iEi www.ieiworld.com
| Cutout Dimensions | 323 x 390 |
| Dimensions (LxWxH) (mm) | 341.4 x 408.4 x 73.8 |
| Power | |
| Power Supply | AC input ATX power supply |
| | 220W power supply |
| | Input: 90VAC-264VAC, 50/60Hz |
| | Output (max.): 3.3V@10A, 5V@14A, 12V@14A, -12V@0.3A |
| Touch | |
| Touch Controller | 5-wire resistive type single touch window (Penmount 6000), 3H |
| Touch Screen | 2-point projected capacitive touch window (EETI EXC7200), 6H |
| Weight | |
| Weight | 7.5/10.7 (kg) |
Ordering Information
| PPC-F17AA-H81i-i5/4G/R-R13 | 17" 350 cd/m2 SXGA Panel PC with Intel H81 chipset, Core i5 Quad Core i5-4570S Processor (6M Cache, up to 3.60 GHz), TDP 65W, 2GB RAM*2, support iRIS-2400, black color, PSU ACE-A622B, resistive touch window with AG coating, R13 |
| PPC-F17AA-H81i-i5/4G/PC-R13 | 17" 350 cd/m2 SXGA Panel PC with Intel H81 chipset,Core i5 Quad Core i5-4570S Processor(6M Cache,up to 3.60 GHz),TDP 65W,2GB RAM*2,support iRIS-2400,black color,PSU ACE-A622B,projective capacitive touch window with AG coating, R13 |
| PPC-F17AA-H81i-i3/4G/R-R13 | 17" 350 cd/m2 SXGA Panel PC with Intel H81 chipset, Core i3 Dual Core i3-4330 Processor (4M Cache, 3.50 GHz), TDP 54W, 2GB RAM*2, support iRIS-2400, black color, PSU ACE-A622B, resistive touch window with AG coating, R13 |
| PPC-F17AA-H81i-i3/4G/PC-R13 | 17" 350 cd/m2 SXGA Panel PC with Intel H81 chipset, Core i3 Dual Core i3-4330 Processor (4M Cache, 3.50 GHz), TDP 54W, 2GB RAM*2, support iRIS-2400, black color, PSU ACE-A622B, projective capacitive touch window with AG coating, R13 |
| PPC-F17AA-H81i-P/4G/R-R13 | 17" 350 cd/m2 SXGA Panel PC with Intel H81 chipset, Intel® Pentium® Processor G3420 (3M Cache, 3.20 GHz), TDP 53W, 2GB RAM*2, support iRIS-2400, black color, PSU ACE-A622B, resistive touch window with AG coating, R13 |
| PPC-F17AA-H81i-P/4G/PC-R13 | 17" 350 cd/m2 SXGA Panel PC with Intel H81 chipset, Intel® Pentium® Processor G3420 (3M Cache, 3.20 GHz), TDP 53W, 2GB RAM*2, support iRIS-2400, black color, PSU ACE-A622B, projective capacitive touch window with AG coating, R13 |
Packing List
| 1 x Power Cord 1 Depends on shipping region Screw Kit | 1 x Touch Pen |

┄┄┄┄┄┄┄┄┄┄

### Required action
In the listing above, some lines may hold the string "Dual". Report how many, and nothing more.

### Answer to this exercise
2